§ **Job**: Could you please retype all of the records exactly, skipping any pictures?

§ **Information given**:
::::
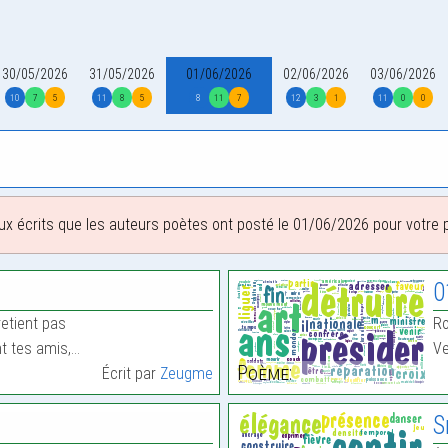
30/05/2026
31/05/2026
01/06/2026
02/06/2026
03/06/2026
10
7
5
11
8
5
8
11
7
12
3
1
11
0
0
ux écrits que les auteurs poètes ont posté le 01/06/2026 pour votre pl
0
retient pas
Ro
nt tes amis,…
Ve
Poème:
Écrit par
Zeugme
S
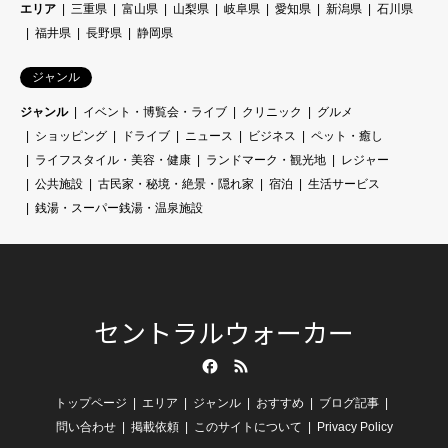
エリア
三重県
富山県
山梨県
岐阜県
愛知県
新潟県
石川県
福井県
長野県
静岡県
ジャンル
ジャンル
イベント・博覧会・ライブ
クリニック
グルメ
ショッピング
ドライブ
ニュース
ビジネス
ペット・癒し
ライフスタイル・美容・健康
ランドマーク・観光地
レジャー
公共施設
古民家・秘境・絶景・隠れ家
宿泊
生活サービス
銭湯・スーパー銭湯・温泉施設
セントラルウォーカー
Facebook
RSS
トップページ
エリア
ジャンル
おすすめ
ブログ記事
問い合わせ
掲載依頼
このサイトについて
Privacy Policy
::::
§ **Written solution**:
30/05/2026
31/05/2026
01/06/2026
02/06/2026
03/06/2026
10
7
5
11
8
5
8
11
7
12
3
1
11
0
0
ux écrits que les auteurs poètes ont posté le 01/06/2026 pour votre pl
0
retient pas
Ro
nt tes amis,…
Ve
Poème:
Écrit par
Zeugme
S
エリア
三重県
富山県
山梨県
岐阜県
愛知県
新潟県
石川県
福井県
長野県
静岡県
ジャンル
ジャンル
イベント・博覧会・ライブ
クリニック
グルメ
ショッピング
ドライブ
ニュース
ビジネス
ペット・癒し
ライフスタイル・美容・健康
ランドマーク・観光地
レジャー
公共施設
古民家・秘境・絶景・隠れ家
宿泊
生活サービス
銭湯・スーパー銭湯・温泉施設
セントラルウォーカー
Facebook
RSS
トップページ
エリア
ジャンル
おすすめ
ブログ記事
問い合わせ
掲載依頼
このサイトについて
Privacy Policy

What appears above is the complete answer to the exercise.